[RECORDS FOR PROCESSING Boundary: Start]
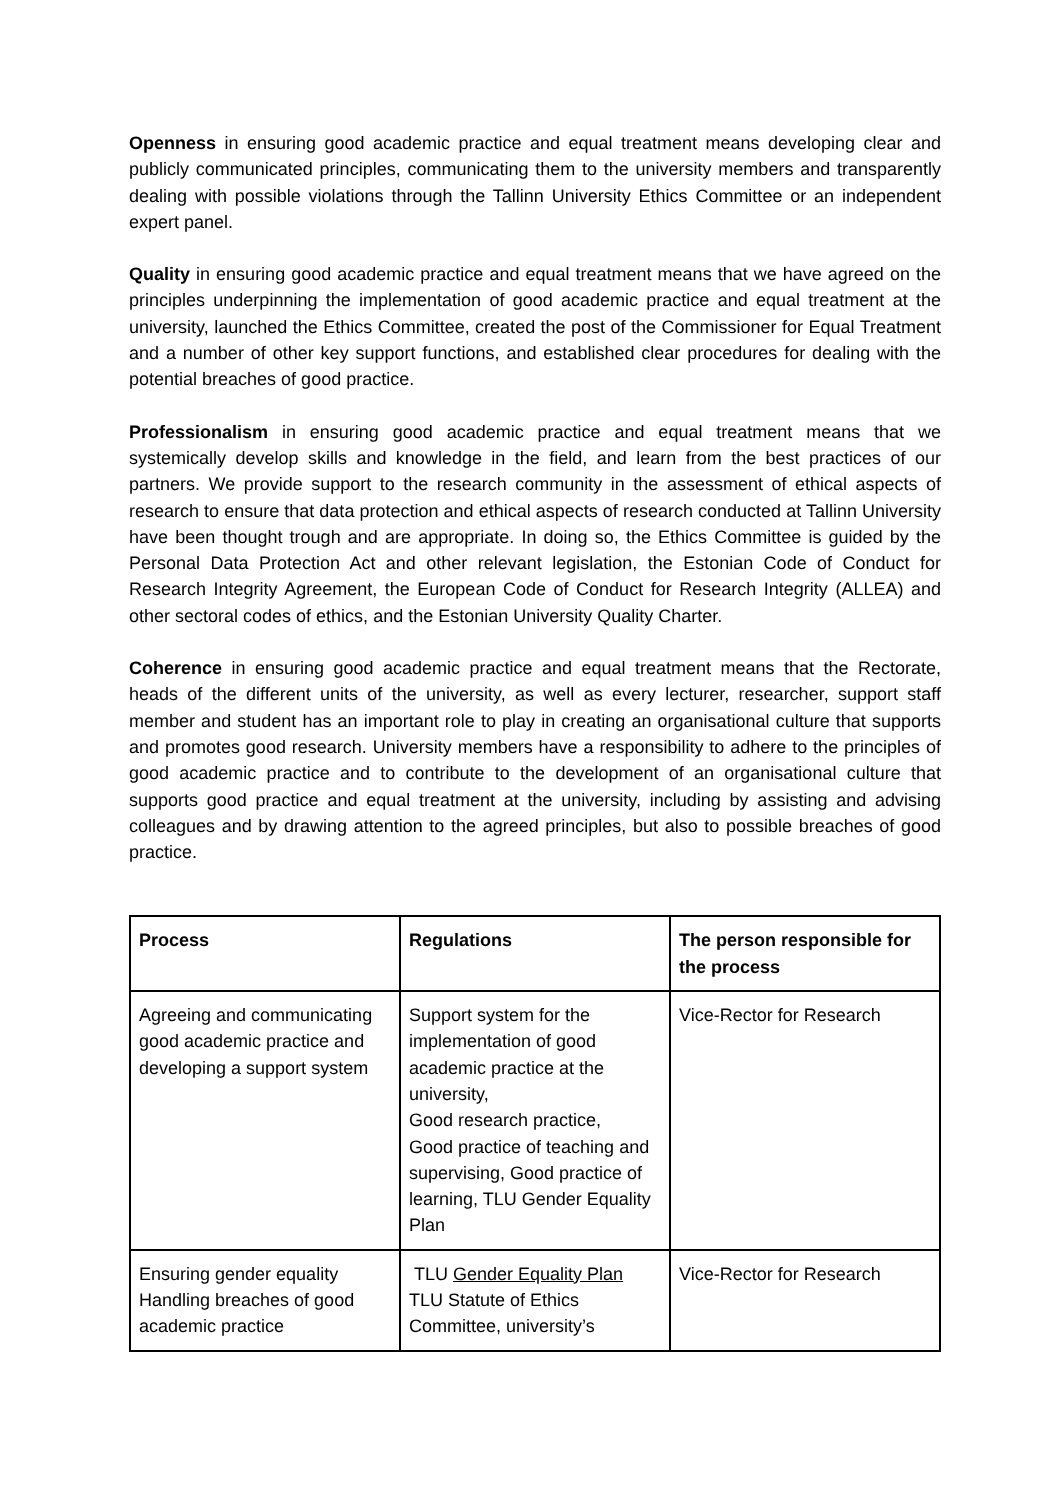Openness in ensuring good academic practice and equal treatment means developing clear and publicly communicated principles, communicating them to the university members and transparently dealing with possible violations through the Tallinn University Ethics Committee or an independent expert panel.
Quality in ensuring good academic practice and equal treatment means that we have agreed on the principles underpinning the implementation of good academic practice and equal treatment at the university, launched the Ethics Committee, created the post of the Commissioner for Equal Treatment and a number of other key support functions, and established clear procedures for dealing with the potential breaches of good practice.
Professionalism in ensuring good academic practice and equal treatment means that we systemically develop skills and knowledge in the field, and learn from the best practices of our partners. We provide support to the research community in the assessment of ethical aspects of research to ensure that data protection and ethical aspects of research conducted at Tallinn University have been thought trough and are appropriate. In doing so, the Ethics Committee is guided by the Personal Data Protection Act and other relevant legislation, the Estonian Code of Conduct for Research Integrity Agreement, the European Code of Conduct for Research Integrity (ALLEA) and other sectoral codes of ethics, and the Estonian University Quality Charter.
Coherence in ensuring good academic practice and equal treatment means that the Rectorate, heads of the different units of the university, as well as every lecturer, researcher, support staff member and student has an important role to play in creating an organisational culture that supports and promotes good research. University members have a responsibility to adhere to the principles of good academic practice and to contribute to the development of an organisational culture that supports good practice and equal treatment at the university, including by assisting and advising colleagues and by drawing attention to the agreed principles, but also to possible breaches of good practice.
| Process | Regulations | The person responsible for the process |
| --- | --- | --- |
| Agreeing and communicating good academic practice and developing a support system | Support system for the implementation of good academic practice at the university, Good research practice, Good practice of teaching and supervising, Good practice of learning, TLU Gender Equality Plan | Vice-Rector for Research |
| Ensuring gender equality Handling breaches of good academic practice | TLU Gender Equality Plan TLU Statute of Ethics Committee, university’s | Vice-Rector for Research |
[RECORDS FOR PROCESSING Boundary: End]
- **HOW TO COMPLETE THIS TASK**
What you should repeat exactly is the run of lines from the top of the listing above through the line with "Quality in ensuring", without pictures.

- **ANSWER SECTION**
Openness in ensuring good academic practice and equal treatment means developing clear and publicly communicated principles, communicating them to the university members and transparently dealing with possible violations through the Tallinn University Ethics Committee or an independent expert panel.
Quality in ensuring good academic practice and equal treatment means that we have agreed on the principles underpinning the implementation of good academic practice and equal treatment at the university, launched the Ethics Committee, created the post of the Commissioner for Equal Treatment and a number of other key support functions, and established clear procedures for dealing with the potential breaches of good practice.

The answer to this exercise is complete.